In fact, it is precisely because of the significance of this commitment, so in order to further regulate the shareholders' shareholding reduction behavior, I suggest that the content of this commitment can be institutionalized and fixed as a system. After all, compared with the commitment, the system is more mandatory and binding, and the decision of the commitment lies with the parties (such as the controlling shareholders).

Moreover, as a party to the commitment, it should not be limited to the controlling shareholders, actual controllers and persons acting in concert of the issuer. In fact, all shareholders holding limited shares should become parties to the commitment when the IPO is first listed. To regulate shareholders' shareholding reduction behavior, it is not only the controlling shareholders' shareholding reduction behavior that should be standardized, but also the shareholding reduction behavior of shareholders holding limited shares. The most important of these is that some major shareholders with relatively large shareholding and senior important shareholders of the company's directors and supervisors should standardize some shareholding reduction regulations of controlling shareholders, which also apply to these important shareholders.

In addition, the provision of extending the lock period for performance deterioration cannot be limited to the first three years after the listing of a new company. In fact, at any time when the performance of a listed company deteriorates, it is necessary to call off the shareholding reduction of important shareholders. If the performance of a listed company does not improve, the shareholding reduction of important shareholders cannot be started.

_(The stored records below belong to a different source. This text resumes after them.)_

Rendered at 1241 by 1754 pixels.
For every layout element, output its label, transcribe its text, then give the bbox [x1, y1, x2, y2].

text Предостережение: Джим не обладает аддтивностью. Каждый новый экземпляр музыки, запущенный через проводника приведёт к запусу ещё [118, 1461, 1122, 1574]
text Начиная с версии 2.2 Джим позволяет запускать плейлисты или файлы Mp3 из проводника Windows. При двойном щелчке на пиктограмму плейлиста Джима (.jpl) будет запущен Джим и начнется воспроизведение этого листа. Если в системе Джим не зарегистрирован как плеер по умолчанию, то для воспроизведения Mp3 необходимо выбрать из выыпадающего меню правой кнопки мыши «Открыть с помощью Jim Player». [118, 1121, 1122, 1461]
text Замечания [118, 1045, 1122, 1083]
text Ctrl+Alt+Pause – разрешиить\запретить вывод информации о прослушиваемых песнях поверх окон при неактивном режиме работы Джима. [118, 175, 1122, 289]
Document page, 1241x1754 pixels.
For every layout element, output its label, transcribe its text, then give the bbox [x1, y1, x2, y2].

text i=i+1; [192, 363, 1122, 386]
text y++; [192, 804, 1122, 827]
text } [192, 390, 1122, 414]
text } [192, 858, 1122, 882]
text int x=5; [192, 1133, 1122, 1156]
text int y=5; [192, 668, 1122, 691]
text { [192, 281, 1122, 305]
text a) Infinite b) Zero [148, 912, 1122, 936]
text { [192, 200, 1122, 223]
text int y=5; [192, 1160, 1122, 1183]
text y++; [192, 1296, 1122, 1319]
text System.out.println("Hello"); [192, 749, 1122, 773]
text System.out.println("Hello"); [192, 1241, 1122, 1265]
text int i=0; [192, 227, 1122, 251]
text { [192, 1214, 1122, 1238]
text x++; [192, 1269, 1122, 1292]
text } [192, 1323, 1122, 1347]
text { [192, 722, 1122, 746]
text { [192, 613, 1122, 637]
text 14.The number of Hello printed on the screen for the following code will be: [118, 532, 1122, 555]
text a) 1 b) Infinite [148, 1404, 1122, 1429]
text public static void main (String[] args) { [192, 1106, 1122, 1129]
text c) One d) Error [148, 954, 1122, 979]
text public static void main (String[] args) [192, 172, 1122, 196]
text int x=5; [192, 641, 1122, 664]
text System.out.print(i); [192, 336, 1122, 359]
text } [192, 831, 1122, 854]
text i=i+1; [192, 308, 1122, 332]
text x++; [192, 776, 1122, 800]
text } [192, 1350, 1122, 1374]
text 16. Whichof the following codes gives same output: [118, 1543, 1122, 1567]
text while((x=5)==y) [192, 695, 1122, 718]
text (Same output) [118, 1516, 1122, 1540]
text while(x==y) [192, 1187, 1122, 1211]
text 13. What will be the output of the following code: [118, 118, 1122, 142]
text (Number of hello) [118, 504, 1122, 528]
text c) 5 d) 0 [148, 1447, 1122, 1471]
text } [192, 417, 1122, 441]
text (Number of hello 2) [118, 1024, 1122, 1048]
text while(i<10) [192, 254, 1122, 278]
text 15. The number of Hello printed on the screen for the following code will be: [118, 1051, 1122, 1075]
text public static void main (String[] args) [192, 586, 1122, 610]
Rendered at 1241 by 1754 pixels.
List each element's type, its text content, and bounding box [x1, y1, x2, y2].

After all, at any time, when the performance of a listed company changes face, the reduction of important shareholders is a damage to the interests of public investors. Therefore, in order to maintain the interests of public investors, this reduction must be stopped.

(The author of this article introduces that a financial commentator, who has honed his unique vision and opinion on the stock market through 20 years of stock market training, has written the book "Easily speculate in stocks".)

Editor in charge: Jiang Yuhan

The opinion leader column of Sina Finance is the author's personal opinion, which does not represent the position and view of Sina Finance.